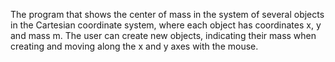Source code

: The program that shows the center of mass in the system of several objects in the Cartesian coordinate system, 
where each object has coordinates x, y and mass m. The user can create new objects, indicating their mass when 
creating and moving along the x and y axes with the mouse.
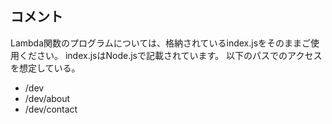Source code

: ## コメント
Lambda関数のプログラムについては、格納されているindex.jsをそのままご使用ください。
index.jsはNode.jsで記載されています。
以下のパスでのアクセスを想定している。
- /dev
- /dev/about
- /dev/contact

REQUEST — Go line by line through the records above and copy each one containing "mass".

RESPONSE FOR THIS EXERCISE —
: The program that shows the center of mass in the system of several objects in the Cartesian coordinate system, 
where each object has coordinates x, y and mass m. The user can create new objects, indicating their mass when 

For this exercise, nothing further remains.